Yang terakhir, santri harus bisa mendudukkan persoalan bahwa wabah ini bukan serta-merta ada tanpa campur tangan Tuhan, karena adanya wabah ini merupakan musibah atau ujian dari Tuhan untuk menguji hamba-hambanya. Oleh karena itu, santri harus mengedukasi masyarakat untuk senantiasa melakukan ikhtiar dzahir seperti menjaga kesehatan, cuci tangan secara rutin, menjaga jarak dan lain sebagainya sebagaimana telah dianjurkan oleh para ahli medis.
Di samping itu, sebagai seorang santri yang spesialisnya di bidang agama, santri juga harus menganjurkan pada masyarakat untuk selalu melakukan ikhtiar batin dengan memperbanyak membaca istighfar, istighatsah, membaca shalawat thibbil qulub, membaca qunut nazilah di setiap shalat fardhu dan lain sebagainya untuk mendekatkan diri pada sang pencipta sekaligus mengetuk pintu langit agar wabah ini cepat diangkat.

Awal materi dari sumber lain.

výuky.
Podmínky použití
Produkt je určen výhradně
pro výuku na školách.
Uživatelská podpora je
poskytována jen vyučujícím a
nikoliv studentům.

Pada intinya, sebagai penerus para ulama atau kyai, santri harus bisa eksis di tengah-tengah masyarakat sebagaimana para ulama atau kyai yang mendedikasikan hidupnya untuk umat selaku sebagai bentuk tanggung jawab terhadap tugas yang diembannya yaitu “pewaris para nabi” sesuai sabda Nabi:al-‘ulama waratsatul anbiya’.
Begitulah seharusnya para santri merefleksikan dirinya di tengah-tengah masyarakat, bukan malah menggunakan liburan untuk leha-leha sembari ongkang-ongkang kaki sambil main game dan lain sebagainya. Wallahu A’lam.
Selamat Hari Santri Nasional 2020, Santri Sehat, Indonesia Kuat.
Menyesali nasib tidak akan merubah keadaan, teruslah berkarya dan bekerjalah yang membuat kita berharga. Mari bersama bergerak, bergerak bersama.